Chissà se Nietzsche aveva ascoltato questa prima lezione: forse, ritenendosi geniale, aveva cominciato dal livello avanzato, come quelli che non si degnano di usare l’Assimil a partire dalla prima lezione, perché loro sono intelligenti! Se Nietzsche l’avesse fatto, si sarebbe accorto che Gesù non pensa ad una felicità da raggiungere da qualche parte nel cielo dopo aver fatto i bravi. Si sarebbe accorto, lui grande filologo, che quando Matteo parla di cielo sta usando una metonimia, una figura retorica, che usa il luogo al posto del suo abitante: il cielo è Dio stesso, “il Regno dei cieli” sta al posto della parola “Dio”. Il Regno dei cieli non è un luogo immaginario e futuro, il Regno dei cieli è la relazione viva e presente con Dio.
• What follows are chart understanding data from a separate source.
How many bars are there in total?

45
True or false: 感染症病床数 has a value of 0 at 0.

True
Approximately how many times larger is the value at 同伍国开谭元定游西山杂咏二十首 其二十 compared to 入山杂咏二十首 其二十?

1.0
Per essere felice, dunque, secondo Gesù, non si tratta di agire in un certo modo per ricevere il bollino sulla tesserina, si tratta piuttosto di prendere consapevolezza che quando vivi una situazione di mancanza, quando non hai niente, quando non hai giustizia, quando non hai forza, lì c’è uno spazio per accogliere Dio. È quella condizione provvidenziale di vuoto che ti permette di fare spazio a Dio. Quando sei pieno, saturo, sazio…non c’è spazio per Dio, ma solo per il tuo sentirti autosufficiente. Facciamo fatica a lasciare dei vuoti. Tendenzialmente cerchiamo di riempire ogni spazio. Abbiamo paura del vuoto.
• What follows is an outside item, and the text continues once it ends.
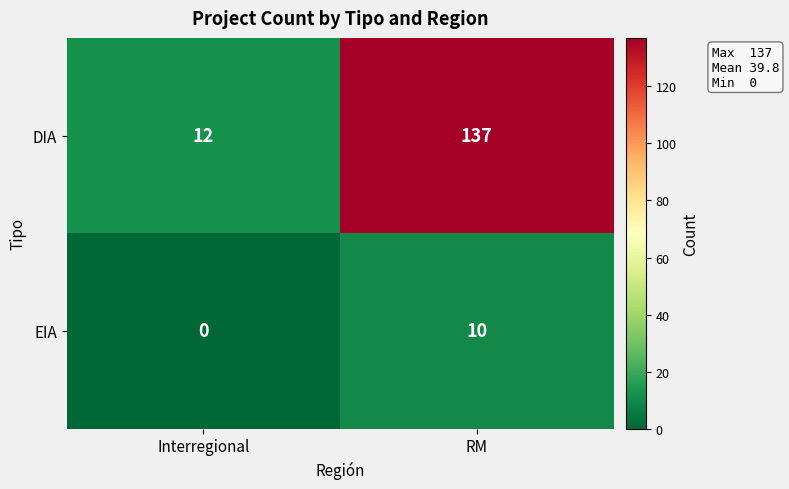

Count the number of categories in the chart.

2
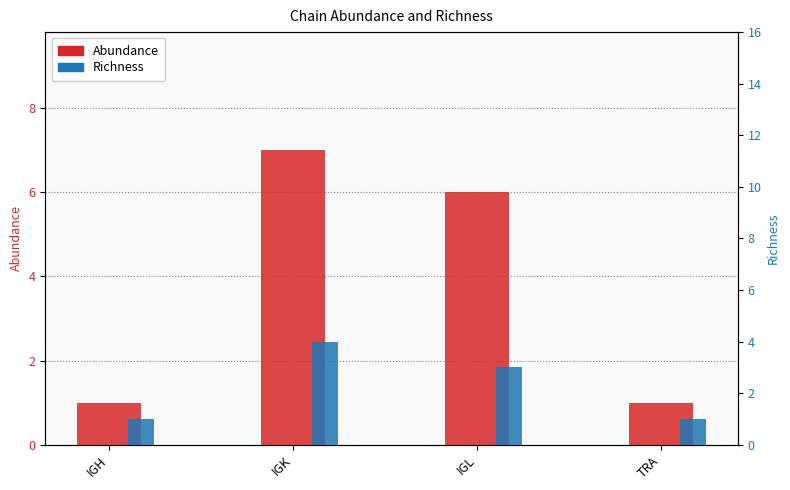

Between IGH and IGL, which is larger?

IGL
E ci sono poi altre situazioni in cui agisci per gli altri e non per te stesso: quando perdoni, quando guardi l’altro senza pregiudizi, quando cerchi la pace, quando accetti l’incomprensione…anche lì, stai facendo l’esperienza di Dio, perché è nell’amore umano che sperimenti le tracce di Dio.
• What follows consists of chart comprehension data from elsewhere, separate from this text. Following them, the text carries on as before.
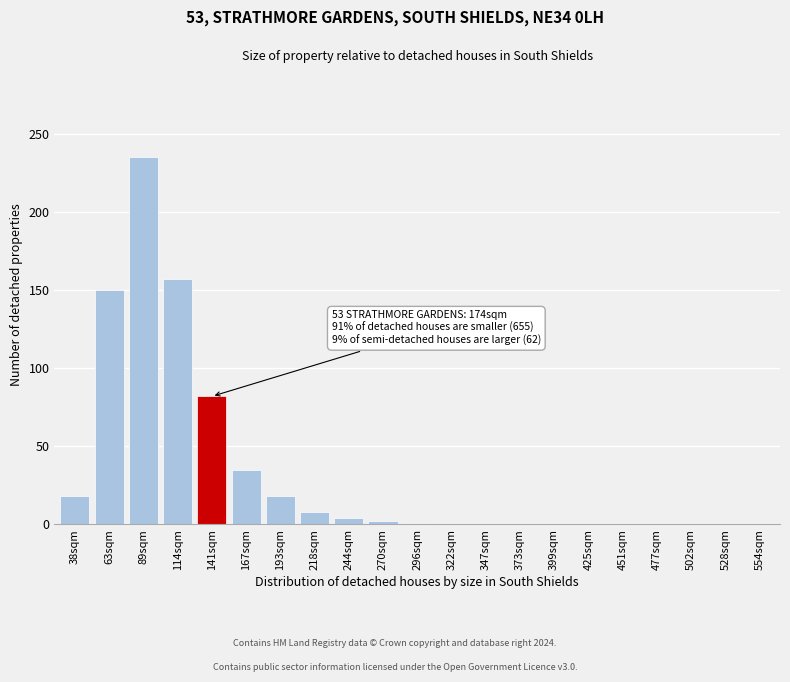

What is the change in value from 193sqm to 477sqm?

-18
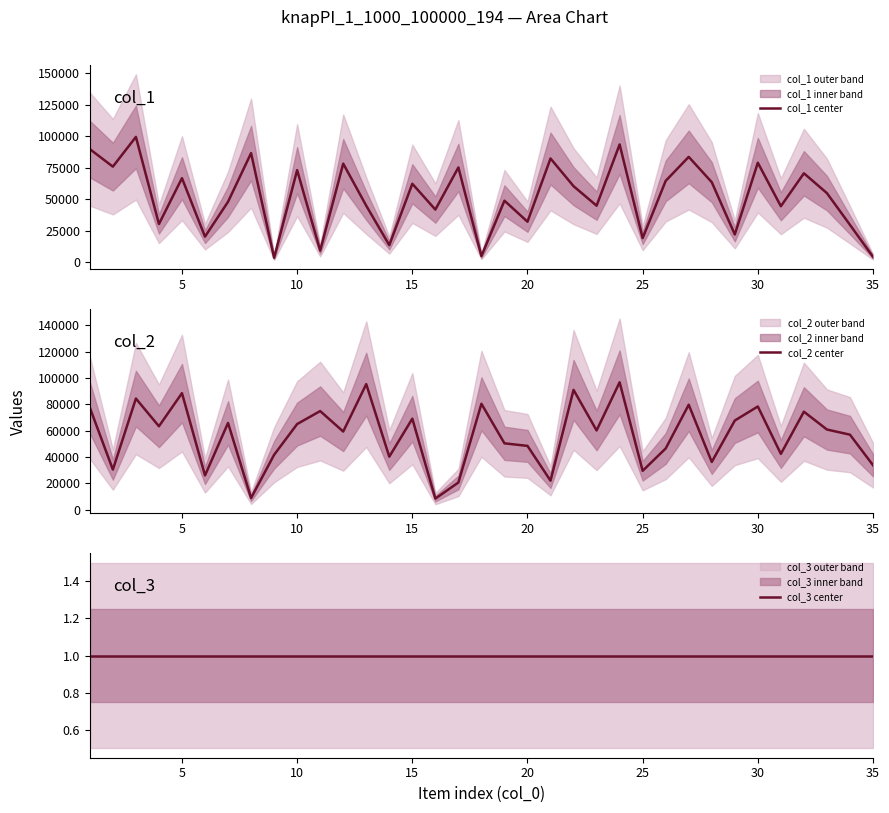

What is the lowest value of the col_2 center series?

8477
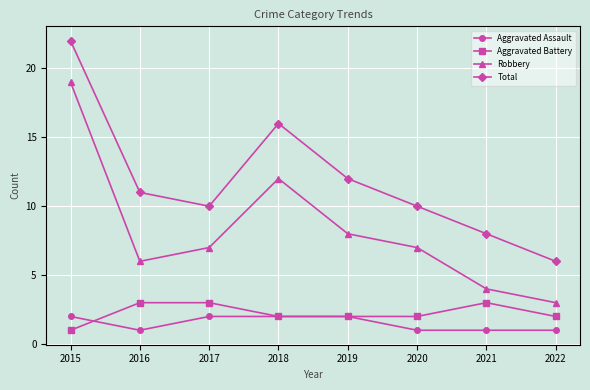

What is the value of the Aggravated Assault point at the 6th from the left?

1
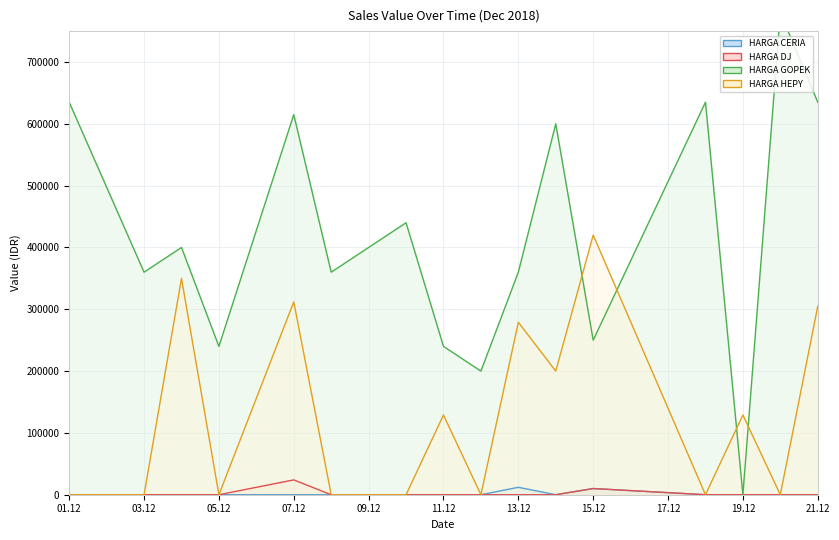

Is it true that HARGA HEPY equals 228764 at 01.12?

False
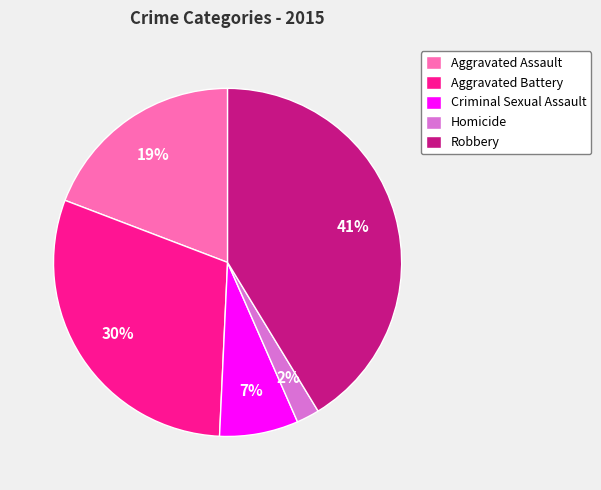

To the nearest percent, what is the difference between the Aggravated Battery and Robbery slice percentages?

11%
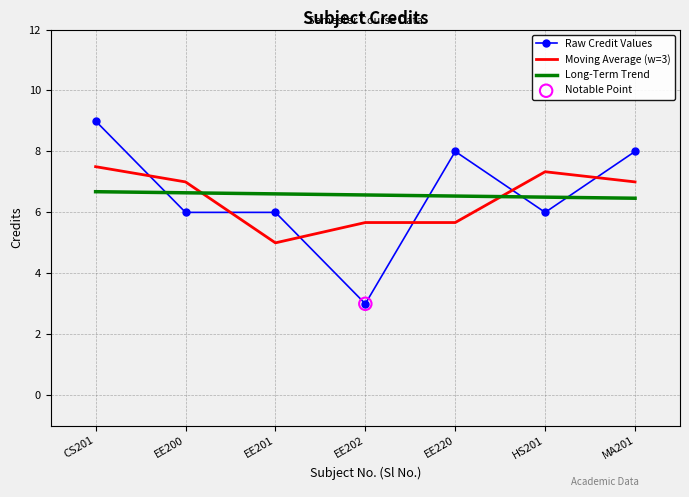

At which category is the sum across all series the highest?

CS201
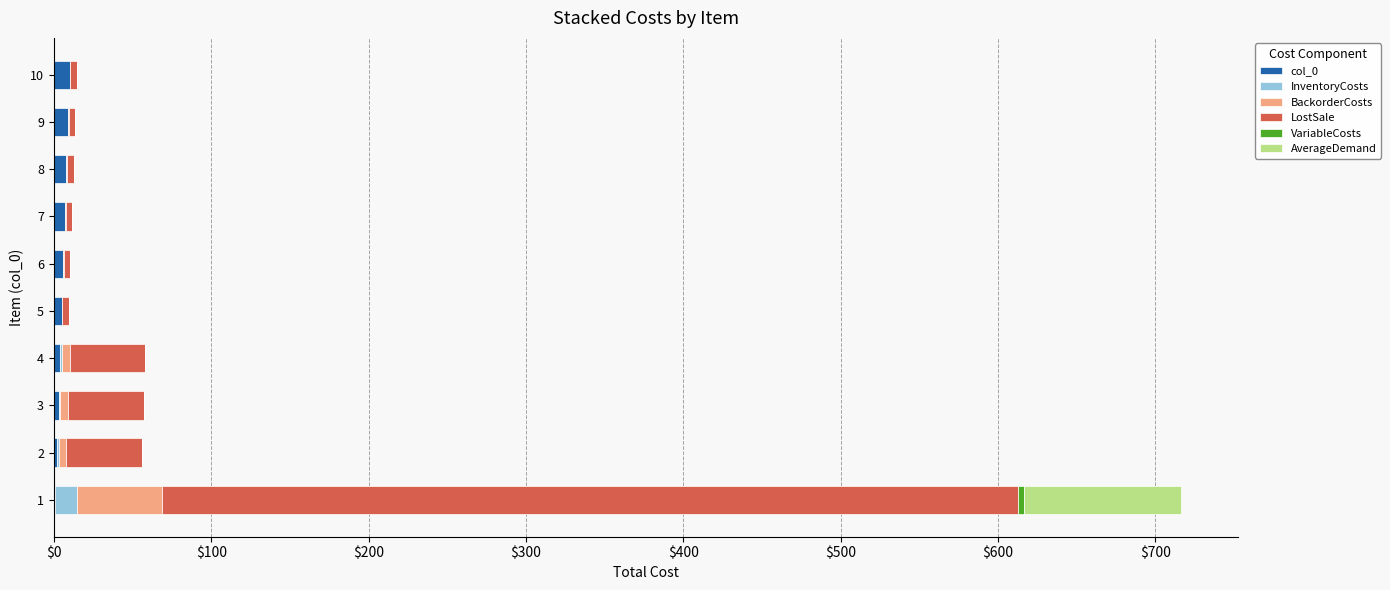

Which series has the widest spread of values?

LostSale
Non si tratta di cercare Dio al di là del cielo, ma di scoprirlo qui, nella tua umanità, nell’umanità ordinaria di quello che vivi, nel tuo vuoto come nel tuo agire per amore. E proprio qui, quando incontri Dio, quando sei in relazione con quel cielo che è Dio sulla terra, che gusti il sapore della felicità.

 

Per due volte, nella sua lezione, Gesù mette in relazione la felicità con la giustizia: la giustizia, nella mentalità biblica, è lasciare che Dio rimetta le cose in ordine, così come le ha pensate. La felicità accade nella mia vita quando lascio al Signore la possibilità di rimettere le cose in ordine in me, ma anche quando io lo aiuto a rimettere le cose in ordine nel mondo: Dio ha pensato il mondo nella logica dell’amore. Il mondo è ingiusto, e noi siamo ingiusti, quando lasciamo vincere la logica dell’interesse, del privilegio e del potere.

 

 

Leggersi dentro

–          Quale idea ho io di felicità?

–          Sono disposto a lasciare a Dio uno spazio o colmo ogni vuoto?